De eerste herfstige zondagmiddag in Amsterdam wordt juichend ontvangen. Geen zoektocht naar het beste terras, het rustigste stadsstrand of de dikste rooftopbar. Maar een unaniem verlangen naar de beste schuilplaats voor de oktoberdruppels: het museum. Op fietsafstand zodat we net niet nat genoeg worden. Voor het stillen van culturele honger en het voeden van inspiratie.

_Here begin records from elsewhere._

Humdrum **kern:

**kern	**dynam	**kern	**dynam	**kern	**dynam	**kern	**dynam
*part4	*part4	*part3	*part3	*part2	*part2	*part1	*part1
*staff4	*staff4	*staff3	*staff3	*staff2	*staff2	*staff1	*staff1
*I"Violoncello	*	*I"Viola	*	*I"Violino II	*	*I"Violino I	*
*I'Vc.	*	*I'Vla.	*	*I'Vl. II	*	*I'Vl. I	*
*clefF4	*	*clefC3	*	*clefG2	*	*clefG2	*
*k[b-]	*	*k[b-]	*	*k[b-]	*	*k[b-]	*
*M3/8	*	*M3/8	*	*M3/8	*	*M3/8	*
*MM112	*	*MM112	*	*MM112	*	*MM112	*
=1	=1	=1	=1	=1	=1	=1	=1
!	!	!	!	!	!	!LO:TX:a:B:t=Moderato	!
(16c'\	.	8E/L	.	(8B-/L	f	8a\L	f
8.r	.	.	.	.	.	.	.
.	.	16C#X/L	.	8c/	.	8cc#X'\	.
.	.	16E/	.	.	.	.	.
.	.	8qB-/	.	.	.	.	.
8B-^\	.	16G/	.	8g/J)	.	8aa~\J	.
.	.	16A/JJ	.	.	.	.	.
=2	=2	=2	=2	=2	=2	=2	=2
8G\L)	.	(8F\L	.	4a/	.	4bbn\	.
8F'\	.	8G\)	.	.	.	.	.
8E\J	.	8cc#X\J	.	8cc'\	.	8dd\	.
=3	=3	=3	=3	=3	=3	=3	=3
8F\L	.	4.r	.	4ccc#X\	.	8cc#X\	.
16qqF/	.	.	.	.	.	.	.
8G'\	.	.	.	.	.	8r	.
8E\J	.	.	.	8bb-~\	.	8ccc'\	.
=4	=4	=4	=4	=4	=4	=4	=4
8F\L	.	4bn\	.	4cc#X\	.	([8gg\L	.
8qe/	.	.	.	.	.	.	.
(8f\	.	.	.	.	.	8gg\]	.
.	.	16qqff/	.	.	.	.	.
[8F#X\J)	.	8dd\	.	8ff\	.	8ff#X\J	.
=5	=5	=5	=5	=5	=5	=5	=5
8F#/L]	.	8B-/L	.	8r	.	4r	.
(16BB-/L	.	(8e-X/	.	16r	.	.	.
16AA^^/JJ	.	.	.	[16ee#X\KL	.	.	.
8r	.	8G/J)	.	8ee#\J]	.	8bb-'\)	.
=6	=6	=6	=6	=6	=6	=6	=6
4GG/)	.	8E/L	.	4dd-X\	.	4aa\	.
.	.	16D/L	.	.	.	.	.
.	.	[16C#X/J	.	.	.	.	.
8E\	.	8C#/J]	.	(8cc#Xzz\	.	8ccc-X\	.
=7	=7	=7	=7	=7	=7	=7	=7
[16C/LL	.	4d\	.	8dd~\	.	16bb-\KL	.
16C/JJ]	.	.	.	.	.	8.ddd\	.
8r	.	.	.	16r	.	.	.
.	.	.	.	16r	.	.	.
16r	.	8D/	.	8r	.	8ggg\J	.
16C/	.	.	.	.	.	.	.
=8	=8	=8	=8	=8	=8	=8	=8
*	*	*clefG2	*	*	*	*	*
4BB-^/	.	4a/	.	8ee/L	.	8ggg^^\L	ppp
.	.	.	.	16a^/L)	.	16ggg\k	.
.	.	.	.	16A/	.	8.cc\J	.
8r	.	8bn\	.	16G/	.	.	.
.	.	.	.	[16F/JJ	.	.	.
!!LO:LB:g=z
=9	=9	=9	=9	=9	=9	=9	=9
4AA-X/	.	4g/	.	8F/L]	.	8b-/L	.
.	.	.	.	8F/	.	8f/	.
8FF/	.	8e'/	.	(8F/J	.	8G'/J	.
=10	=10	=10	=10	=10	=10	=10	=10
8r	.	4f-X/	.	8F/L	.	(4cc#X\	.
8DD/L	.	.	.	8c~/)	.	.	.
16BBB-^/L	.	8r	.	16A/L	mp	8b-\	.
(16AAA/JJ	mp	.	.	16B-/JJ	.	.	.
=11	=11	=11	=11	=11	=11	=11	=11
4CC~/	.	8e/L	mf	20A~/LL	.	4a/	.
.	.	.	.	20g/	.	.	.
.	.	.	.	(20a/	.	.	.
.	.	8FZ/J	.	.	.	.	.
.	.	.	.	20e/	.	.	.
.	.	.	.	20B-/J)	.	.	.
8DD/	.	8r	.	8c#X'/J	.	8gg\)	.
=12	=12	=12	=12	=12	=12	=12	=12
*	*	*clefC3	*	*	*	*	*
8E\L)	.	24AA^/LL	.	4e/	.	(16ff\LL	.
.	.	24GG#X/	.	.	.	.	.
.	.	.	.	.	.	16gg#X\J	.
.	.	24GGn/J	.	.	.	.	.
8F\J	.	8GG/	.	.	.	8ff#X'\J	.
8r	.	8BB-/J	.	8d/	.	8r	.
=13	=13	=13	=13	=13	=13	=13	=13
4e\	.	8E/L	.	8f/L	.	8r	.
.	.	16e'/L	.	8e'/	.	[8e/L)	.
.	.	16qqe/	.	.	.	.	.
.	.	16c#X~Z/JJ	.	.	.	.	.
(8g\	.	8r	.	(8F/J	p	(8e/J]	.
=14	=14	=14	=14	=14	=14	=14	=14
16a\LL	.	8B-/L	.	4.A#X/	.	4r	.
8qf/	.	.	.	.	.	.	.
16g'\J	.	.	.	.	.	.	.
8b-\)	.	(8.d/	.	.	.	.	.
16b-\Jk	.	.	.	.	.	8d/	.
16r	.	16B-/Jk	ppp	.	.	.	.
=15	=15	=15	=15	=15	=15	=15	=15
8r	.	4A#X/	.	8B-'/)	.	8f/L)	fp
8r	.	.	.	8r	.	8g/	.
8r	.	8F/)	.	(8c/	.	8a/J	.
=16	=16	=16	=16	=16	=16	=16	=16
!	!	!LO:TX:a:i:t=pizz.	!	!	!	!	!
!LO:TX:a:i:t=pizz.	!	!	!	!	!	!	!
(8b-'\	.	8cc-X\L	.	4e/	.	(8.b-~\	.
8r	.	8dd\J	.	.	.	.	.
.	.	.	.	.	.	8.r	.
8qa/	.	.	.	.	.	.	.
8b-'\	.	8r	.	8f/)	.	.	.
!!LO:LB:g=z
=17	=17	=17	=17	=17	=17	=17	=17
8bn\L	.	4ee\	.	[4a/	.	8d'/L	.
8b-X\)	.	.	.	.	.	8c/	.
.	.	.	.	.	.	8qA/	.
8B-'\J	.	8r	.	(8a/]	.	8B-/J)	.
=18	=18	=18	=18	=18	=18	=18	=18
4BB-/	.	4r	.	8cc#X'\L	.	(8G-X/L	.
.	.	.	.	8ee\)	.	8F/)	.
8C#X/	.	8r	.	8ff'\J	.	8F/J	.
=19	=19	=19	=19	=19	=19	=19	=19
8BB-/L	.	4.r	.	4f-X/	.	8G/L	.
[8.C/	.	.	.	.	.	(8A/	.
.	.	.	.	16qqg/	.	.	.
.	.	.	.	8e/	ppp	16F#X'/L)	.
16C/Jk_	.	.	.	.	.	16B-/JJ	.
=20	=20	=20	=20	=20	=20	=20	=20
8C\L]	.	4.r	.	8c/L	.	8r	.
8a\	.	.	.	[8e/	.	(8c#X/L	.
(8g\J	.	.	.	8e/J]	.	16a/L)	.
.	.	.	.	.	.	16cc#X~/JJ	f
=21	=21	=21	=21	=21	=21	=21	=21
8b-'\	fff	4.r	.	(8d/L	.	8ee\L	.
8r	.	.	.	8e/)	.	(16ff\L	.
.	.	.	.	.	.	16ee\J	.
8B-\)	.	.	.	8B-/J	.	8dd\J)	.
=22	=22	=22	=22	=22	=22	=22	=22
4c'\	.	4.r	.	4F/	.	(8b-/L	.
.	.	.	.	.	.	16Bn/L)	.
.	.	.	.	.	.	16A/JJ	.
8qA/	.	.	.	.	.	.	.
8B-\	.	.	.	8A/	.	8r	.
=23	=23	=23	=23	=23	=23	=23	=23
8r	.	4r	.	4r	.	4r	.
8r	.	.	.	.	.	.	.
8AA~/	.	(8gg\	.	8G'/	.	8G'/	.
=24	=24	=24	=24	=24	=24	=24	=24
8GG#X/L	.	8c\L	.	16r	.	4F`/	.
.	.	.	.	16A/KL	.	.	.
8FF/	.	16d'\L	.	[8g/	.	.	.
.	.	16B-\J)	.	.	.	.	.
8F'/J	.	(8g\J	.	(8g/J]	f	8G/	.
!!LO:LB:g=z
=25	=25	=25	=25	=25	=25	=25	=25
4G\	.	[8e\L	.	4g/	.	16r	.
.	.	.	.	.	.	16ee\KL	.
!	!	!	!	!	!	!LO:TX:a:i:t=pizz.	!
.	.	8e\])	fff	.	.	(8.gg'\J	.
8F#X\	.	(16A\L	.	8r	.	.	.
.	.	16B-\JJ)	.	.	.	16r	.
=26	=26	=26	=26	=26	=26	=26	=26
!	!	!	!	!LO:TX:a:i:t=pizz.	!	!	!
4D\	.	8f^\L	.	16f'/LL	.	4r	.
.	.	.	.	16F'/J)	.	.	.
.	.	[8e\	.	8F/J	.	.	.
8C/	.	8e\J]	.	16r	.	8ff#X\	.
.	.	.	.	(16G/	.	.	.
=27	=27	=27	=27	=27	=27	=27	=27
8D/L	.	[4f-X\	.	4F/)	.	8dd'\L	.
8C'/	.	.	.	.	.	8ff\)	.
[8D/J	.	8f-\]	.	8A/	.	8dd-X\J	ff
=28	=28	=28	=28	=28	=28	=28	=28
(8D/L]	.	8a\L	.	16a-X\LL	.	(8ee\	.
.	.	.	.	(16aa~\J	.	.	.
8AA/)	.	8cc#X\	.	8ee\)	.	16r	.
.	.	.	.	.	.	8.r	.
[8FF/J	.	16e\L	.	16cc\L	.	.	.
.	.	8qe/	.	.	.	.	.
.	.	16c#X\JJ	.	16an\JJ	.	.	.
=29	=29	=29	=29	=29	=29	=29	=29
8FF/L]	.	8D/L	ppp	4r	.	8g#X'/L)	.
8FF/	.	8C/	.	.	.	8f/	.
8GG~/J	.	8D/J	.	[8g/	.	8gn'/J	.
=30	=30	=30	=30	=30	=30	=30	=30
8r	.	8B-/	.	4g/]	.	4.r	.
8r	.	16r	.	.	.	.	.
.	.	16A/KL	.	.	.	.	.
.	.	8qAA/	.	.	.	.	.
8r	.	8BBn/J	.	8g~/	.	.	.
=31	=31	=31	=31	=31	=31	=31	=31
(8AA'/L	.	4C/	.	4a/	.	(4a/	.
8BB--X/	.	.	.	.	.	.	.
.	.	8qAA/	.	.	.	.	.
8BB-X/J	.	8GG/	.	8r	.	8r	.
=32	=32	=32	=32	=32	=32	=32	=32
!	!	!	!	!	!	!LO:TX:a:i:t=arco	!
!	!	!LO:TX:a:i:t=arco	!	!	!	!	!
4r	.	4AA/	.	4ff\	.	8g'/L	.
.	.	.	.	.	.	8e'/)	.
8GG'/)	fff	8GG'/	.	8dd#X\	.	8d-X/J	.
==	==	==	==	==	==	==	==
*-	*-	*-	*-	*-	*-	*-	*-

Inspiratie vinden doe je zo
Stedelijk hebben we vaker gedaan, Huis van Marseille heeft puike fotografie, MOCO blijft raar en leuk, Van Gogh is altijd onweerstaanbaar en FOAM blijft verrassen. Maar we gaan daar waar iedereen heen gaat op regenachtige herfstdagen. En andere dagen trouwens ook. Het Rijksmuseum. Rijks voor intimi. Wat volgt is (natuurlijk) een prachtige dwaaltocht door een indrukwekkend gebouw waar Rembrandt nooit ver weg is.
Over het algemeen kunst die lang geleden is gefabriceerd waarbij de Vaderlandse historie trots wordt uitgevent. Mooi. Heel mooi. Maar in de passage gebeurt het. Vijf strijkers hebben zich in de ‘onderdoorgang van het Rijks’ genesteld en geven subtiel gas op de Vier Jaargetijden van Vivaldi. Het begin van de herfst had niet op een beter moment kunnen worden verbeeld. Met de regen op rechts en de toeristen op links, buldert dit privé-concert door de gang van Pierre Cuypers naar het kippenvel onder mijn jas.
Ik heb er geen kaartje voor hoeven kopen. En ook niet voor in de rij hoeven staan. Geen recensie gelezen of een ronkende reportage in Het Parool die mij had kunnen triggeren. Juist door niks te plannen, ligt alles open. In zoverre ligt de kunst altijd voor je neus, de truc is dan om het te herkennen zodat je ervan kunt genieten. En dan wordt iedere fietsrit een artistieke inspiratiebron. Wat mij betreft. Laat die herfst maar komen.